**EXERCISE GOAL:** Your job is to set down the stretch of entries that opens with the line containing "staining of human" and closes with the line containing "staining of colorectal". Keep both end lines, copy each exactly, and add nothing.

**DATA TO PROCESS:**
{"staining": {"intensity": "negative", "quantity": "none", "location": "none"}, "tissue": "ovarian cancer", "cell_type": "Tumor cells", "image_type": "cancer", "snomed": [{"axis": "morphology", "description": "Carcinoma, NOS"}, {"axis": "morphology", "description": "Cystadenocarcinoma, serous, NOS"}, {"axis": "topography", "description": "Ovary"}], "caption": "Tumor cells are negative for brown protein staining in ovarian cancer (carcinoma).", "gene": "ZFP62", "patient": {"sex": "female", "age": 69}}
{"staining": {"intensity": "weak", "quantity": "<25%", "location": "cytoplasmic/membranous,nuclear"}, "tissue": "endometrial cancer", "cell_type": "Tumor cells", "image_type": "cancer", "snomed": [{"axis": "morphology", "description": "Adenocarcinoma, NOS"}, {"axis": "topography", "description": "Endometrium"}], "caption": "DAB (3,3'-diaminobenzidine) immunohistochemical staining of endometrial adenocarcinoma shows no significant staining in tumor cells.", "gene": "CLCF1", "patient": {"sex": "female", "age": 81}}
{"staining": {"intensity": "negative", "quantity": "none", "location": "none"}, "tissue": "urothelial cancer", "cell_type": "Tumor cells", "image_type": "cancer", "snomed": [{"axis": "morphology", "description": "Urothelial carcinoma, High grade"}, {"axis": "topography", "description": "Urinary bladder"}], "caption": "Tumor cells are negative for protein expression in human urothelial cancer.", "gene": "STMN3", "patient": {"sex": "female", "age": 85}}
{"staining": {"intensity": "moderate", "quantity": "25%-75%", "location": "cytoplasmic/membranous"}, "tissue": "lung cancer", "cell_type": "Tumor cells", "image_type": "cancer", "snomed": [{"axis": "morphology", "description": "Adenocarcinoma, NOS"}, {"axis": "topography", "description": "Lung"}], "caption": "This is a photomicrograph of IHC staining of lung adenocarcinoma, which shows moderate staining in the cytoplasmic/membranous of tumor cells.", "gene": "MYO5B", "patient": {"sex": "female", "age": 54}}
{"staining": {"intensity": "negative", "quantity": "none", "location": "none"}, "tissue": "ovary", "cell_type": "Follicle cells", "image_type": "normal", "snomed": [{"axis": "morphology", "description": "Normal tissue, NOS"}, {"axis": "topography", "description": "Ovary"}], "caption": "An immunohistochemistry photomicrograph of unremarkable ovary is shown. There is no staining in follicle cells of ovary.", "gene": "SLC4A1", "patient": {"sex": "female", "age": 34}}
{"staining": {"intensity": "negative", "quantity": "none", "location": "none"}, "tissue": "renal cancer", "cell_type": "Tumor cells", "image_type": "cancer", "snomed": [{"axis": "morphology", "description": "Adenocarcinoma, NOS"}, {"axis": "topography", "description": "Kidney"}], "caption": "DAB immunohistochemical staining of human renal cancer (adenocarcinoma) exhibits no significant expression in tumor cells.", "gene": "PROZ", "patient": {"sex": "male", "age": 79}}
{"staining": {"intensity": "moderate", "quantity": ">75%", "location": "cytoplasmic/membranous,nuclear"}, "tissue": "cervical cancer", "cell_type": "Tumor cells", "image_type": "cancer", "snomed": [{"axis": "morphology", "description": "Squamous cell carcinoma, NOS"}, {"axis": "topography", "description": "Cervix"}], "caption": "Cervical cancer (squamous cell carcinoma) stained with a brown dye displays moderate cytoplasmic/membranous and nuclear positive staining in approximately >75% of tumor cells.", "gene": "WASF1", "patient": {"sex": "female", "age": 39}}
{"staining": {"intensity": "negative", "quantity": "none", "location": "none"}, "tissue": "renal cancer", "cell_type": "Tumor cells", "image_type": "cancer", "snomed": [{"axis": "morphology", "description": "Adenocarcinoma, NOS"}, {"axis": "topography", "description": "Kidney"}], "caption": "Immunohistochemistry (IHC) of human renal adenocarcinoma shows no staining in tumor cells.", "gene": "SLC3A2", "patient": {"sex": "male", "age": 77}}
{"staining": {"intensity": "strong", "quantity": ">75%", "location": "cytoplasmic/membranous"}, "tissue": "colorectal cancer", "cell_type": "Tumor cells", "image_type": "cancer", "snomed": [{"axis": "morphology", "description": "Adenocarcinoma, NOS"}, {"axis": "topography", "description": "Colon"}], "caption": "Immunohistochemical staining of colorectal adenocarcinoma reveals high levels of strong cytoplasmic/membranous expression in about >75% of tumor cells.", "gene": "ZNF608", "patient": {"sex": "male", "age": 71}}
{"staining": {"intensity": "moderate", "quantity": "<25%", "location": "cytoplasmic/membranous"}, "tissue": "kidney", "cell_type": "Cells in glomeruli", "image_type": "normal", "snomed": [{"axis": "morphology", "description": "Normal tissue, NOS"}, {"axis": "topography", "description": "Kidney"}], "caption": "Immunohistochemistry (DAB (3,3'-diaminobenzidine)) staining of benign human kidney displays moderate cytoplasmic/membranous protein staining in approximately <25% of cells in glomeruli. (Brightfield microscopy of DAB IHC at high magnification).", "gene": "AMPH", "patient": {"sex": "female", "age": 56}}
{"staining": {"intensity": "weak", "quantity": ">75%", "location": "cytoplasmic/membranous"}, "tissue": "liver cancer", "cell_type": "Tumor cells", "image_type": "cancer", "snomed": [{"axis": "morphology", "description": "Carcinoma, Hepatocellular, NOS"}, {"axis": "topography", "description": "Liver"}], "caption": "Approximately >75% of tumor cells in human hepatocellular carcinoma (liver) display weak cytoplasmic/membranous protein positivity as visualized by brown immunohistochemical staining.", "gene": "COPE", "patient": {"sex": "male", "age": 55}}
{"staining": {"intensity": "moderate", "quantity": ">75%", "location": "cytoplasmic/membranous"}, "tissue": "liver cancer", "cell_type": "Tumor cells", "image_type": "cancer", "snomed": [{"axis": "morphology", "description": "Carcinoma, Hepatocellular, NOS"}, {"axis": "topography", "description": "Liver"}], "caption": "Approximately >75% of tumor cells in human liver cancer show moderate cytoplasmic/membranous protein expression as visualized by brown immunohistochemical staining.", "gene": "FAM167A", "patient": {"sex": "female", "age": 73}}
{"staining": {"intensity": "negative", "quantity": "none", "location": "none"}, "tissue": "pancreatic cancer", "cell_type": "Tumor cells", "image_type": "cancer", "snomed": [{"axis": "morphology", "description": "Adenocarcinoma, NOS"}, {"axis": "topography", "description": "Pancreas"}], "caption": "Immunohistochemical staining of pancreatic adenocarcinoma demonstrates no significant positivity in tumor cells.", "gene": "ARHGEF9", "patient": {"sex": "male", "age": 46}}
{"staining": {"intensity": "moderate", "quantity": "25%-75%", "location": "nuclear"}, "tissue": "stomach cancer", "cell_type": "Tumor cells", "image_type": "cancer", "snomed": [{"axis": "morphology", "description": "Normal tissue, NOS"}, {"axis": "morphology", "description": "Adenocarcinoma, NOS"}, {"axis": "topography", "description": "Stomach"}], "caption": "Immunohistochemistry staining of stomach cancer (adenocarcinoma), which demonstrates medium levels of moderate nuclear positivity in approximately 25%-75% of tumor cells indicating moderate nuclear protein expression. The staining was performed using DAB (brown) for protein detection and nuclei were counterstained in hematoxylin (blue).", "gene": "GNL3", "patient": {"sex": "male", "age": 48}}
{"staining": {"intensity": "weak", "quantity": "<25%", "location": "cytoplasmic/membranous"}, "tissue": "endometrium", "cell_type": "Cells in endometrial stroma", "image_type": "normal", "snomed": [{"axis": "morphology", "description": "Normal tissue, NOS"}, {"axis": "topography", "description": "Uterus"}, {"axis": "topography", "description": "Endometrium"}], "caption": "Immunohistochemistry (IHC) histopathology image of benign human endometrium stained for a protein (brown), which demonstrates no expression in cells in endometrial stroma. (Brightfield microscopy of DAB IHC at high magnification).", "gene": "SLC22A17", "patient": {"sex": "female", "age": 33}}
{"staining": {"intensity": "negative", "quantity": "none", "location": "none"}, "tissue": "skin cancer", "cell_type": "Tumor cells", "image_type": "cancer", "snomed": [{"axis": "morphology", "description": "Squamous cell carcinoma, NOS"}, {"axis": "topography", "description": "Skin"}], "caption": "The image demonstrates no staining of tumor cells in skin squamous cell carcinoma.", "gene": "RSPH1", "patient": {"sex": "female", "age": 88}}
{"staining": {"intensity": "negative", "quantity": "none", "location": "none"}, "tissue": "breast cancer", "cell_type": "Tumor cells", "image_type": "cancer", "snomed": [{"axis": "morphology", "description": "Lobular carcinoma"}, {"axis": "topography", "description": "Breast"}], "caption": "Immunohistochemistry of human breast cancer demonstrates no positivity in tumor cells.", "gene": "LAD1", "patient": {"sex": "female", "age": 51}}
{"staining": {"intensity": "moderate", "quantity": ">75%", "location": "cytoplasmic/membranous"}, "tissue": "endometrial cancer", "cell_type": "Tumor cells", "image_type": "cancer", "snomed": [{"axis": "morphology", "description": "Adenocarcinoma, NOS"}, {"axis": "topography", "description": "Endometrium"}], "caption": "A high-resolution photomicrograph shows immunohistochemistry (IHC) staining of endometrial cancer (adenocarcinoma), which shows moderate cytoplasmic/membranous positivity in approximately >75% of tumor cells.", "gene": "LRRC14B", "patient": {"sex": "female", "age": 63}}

**SOLUTION FOR THIS EXERCISE:**
{"staining": {"intensity": "negative", "quantity": "none", "location": "none"}, "tissue": "renal cancer", "cell_type": "Tumor cells", "image_type": "cancer", "snomed": [{"axis": "morphology", "description": "Adenocarcinoma, NOS"}, {"axis": "topography", "description": "Kidney"}], "caption": "DAB immunohistochemical staining of human renal cancer (adenocarcinoma) exhibits no significant expression in tumor cells.", "gene": "PROZ", "patient": {"sex": "male", "age": 79}}
{"staining": {"intensity": "moderate", "quantity": ">75%", "location": "cytoplasmic/membranous,nuclear"}, "tissue": "cervical cancer", "cell_type": "Tumor cells", "image_type": "cancer", "snomed": [{"axis": "morphology", "description": "Squamous cell carcinoma, NOS"}, {"axis": "topography", "description": "Cervix"}], "caption": "Cervical cancer (squamous cell carcinoma) stained with a brown dye displays moderate cytoplasmic/membranous and nuclear positive staining in approximately >75% of tumor cells.", "gene": "WASF1", "patient": {"sex": "female", "age": 39}}
{"staining": {"intensity": "negative", "quantity": "none", "location": "none"}, "tissue": "renal cancer", "cell_type": "Tumor cells", "image_type": "cancer", "snomed": [{"axis": "morphology", "description": "Adenocarcinoma, NOS"}, {"axis": "topography", "description": "Kidney"}], "caption": "Immunohistochemistry (IHC) of human renal adenocarcinoma shows no staining in tumor cells.", "gene": "SLC3A2", "patient": {"sex": "male", "age": 77}}
{"staining": {"intensity": "strong", "quantity": ">75%", "location": "cytoplasmic/membranous"}, "tissue": "colorectal cancer", "cell_type": "Tumor cells", "image_type": "cancer", "snomed": [{"axis": "morphology", "description": "Adenocarcinoma, NOS"}, {"axis": "topography", "description": "Colon"}], "caption": "Immunohistochemical staining of colorectal adenocarcinoma reveals high levels of strong cytoplasmic/membranous expression in about >75% of tumor cells.", "gene": "ZNF608", "patient": {"sex": "male", "age": 71}}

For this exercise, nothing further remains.